The index patient presented after 10 years of enduring the psychosocial impact of the disease probably due to Ignorance, poverty, fear of stigmatization, and lack of specialists to make prompt and precise diagnoses of the disease. This delayed presentation seen in our patient is in tandem with the 2–15 years duration of illness at presentation reported in other studies and re-echoes why the disease is still listed among the neglected tropical diseases [3], [6]. Delay in presentation has been demonstrated to be frequently associated with huge psychosocial negative impact and recurrent bacterial infections of the lymphoedematous skin as reported in our patient and other studies [3], [6]. The disease is more prevalent among individuals of low socioeconomic class [3], [6], [9]. This was the case with the index patient who was a peasant farmer who dropped out of tertiary education on account of the psychosocial impact of the disease. On account of the huge scrotal mass, he had difficulty ambulating, sexual dysfunction, and low self-esteem which impacted so much on his social well-being similar to what was observed in other studies [3], [6], [7]. Azoospermia was noted in the index patient as a complication of the chronic lymphoedematous state of the scrotum similar to the report by Andrade-Rocha and Cardona Maya [10] on a 21-year old man in Brazil with scrotal lymphoedema of 10 years. These must have arisen from the alteration in the thermoregulatory function of the scrotum and/or the pressure effect of the giant scrotum on the testes.
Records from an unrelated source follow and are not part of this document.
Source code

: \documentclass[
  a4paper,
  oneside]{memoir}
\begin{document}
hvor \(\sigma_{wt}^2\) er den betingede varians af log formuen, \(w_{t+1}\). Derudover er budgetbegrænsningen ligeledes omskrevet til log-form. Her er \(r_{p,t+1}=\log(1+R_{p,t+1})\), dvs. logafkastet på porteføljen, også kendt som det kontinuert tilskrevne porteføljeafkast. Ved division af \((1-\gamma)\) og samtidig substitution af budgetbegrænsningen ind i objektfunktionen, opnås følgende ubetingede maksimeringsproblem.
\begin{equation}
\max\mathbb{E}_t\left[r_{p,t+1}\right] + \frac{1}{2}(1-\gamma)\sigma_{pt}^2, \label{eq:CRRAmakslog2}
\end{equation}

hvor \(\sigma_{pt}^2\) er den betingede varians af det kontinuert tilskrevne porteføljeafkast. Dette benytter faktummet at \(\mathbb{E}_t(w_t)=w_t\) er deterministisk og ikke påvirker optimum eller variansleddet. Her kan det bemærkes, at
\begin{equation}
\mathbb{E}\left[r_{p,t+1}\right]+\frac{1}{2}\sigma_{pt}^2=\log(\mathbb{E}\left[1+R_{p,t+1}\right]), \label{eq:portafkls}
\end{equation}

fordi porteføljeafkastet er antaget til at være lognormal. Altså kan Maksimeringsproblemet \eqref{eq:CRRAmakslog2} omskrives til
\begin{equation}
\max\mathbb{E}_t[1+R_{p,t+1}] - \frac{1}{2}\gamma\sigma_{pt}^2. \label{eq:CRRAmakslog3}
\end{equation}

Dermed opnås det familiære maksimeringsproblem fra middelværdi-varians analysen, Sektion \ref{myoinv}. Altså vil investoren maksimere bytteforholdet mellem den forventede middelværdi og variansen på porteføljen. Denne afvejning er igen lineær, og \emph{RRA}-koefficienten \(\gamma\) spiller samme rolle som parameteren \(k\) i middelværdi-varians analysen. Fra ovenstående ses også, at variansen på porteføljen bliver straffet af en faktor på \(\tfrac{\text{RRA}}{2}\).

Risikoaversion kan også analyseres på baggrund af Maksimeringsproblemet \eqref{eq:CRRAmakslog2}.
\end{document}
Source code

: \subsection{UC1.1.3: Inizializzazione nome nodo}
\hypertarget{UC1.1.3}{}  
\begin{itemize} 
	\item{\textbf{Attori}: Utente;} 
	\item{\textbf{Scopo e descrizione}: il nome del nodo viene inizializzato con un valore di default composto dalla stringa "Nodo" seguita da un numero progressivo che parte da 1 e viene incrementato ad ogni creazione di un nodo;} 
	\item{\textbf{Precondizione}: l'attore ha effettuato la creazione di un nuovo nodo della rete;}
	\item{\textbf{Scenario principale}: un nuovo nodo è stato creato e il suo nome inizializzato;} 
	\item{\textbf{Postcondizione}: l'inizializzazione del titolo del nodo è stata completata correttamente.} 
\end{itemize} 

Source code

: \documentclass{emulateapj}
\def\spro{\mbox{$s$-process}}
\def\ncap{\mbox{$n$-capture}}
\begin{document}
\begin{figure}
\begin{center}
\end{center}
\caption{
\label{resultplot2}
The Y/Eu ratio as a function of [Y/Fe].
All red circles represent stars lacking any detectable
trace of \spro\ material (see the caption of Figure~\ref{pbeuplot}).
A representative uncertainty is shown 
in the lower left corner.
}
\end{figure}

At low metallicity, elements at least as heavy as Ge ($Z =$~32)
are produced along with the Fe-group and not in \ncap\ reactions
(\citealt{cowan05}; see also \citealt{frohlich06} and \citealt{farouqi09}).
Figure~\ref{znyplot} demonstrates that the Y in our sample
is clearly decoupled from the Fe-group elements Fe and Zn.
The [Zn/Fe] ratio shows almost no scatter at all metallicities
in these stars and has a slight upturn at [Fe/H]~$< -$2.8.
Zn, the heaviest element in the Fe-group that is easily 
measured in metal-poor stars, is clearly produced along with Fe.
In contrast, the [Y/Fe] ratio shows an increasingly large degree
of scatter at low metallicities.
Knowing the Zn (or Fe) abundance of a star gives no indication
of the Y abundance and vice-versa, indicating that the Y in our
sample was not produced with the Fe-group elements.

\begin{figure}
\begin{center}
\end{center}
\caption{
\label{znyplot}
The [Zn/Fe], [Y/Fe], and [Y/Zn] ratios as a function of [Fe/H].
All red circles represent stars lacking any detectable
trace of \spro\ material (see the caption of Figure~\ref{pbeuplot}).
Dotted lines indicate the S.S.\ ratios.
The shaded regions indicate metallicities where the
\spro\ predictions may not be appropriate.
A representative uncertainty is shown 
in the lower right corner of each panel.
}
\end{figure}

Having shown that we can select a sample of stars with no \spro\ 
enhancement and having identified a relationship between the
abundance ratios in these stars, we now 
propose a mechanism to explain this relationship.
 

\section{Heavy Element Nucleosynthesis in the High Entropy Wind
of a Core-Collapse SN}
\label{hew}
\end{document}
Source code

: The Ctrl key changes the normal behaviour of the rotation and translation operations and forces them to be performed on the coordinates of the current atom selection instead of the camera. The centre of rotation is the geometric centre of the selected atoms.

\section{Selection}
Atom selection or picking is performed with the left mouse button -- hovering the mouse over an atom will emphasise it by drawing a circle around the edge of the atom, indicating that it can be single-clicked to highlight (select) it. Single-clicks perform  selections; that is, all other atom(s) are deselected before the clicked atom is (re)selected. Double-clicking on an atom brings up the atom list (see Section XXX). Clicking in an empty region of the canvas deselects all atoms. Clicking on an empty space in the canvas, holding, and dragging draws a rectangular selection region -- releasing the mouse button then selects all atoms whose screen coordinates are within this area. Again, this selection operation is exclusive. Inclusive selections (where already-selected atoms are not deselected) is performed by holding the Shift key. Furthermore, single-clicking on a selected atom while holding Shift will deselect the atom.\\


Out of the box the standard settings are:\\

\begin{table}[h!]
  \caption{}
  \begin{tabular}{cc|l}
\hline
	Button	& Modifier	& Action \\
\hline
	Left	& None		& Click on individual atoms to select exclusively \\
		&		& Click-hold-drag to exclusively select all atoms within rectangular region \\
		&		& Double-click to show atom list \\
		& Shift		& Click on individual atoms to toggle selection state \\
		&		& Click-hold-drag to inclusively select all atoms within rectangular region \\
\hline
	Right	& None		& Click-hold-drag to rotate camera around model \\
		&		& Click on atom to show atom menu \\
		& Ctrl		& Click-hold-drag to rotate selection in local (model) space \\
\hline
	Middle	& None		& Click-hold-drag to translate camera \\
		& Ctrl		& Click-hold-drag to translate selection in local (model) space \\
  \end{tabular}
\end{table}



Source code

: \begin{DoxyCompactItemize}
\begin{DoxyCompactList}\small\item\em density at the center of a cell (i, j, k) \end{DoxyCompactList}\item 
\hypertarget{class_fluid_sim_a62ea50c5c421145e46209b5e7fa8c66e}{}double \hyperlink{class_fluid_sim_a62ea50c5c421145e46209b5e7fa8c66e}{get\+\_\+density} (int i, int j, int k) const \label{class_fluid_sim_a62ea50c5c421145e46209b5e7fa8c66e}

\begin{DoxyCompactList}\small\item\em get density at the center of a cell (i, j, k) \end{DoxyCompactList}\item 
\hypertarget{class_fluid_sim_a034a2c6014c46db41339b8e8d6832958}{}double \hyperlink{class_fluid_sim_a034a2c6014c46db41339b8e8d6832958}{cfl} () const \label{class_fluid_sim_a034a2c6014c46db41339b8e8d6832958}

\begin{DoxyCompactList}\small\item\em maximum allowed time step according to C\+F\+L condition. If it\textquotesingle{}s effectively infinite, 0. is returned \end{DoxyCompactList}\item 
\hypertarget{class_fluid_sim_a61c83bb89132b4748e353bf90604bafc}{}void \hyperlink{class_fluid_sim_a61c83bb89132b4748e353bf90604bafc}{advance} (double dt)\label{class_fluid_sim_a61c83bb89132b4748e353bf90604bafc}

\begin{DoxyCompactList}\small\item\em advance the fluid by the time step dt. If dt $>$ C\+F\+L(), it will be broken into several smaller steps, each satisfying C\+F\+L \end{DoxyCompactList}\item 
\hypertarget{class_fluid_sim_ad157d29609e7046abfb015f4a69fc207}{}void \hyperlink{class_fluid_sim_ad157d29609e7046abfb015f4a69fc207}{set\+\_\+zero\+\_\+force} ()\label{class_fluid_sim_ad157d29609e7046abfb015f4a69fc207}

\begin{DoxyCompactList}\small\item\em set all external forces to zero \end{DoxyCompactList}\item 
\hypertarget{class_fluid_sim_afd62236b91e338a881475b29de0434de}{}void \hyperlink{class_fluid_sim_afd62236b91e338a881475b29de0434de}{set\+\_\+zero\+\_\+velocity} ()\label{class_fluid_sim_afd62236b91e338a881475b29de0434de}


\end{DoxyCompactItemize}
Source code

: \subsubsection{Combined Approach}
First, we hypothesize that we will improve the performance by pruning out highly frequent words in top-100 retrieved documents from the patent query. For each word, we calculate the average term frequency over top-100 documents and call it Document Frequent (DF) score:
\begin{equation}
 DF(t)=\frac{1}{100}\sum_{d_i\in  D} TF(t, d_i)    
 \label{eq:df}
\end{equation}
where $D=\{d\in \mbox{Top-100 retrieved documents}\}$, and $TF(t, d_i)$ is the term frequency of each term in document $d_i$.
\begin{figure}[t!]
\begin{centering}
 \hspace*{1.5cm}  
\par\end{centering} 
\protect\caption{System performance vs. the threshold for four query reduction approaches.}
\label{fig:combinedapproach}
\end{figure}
Treatment of filarial lymphedema of the scrotum involves non-surgical and surgical modalities. The non-surgical treatments are the use of pharmacologic agents and conservative therapy which includes skin hygiene, manual lymph drainage, compression bandages, and therapeutic exercises [11], [12]. Conservative therapy is often associated with poor outcomes and recurrence. Surgery remains the gold standard of treatment, especially in severe cases, and involves either lymphangioplasty or lymphangiectomy with reconstruction [11]–[14]. Several surgical techniques have been described, including staged surgeries, all geared towards achieving a good outcome [4], [14]. The excised scrotal tissue in our patient weighed 4.4 kg which is much lower than the 32 and 36 kg reported by Thejeswi et al. [3] in India and Tillyashaykhov et al. [15] in Uzbekistan, respectively. Our patient’s mobility, self-esteem, and social well-being markedly improved following the surgery similar to the findings from other studies [4], [15]. Unfortunately, we could not follow up on his azoospermia as he absconded from further clinic visits probably due to financial constraints. Vives et al. [4] also documented a similar loss of their patient to follow-up due to lack of finance.


In conclusion, isolated scrotal lymphoedema from filariasis, though rare, could be debilitating with far-reaching organic, psychological, and economic implications. Good treatment outcomes hinge on appropriate medical and surgical interventions.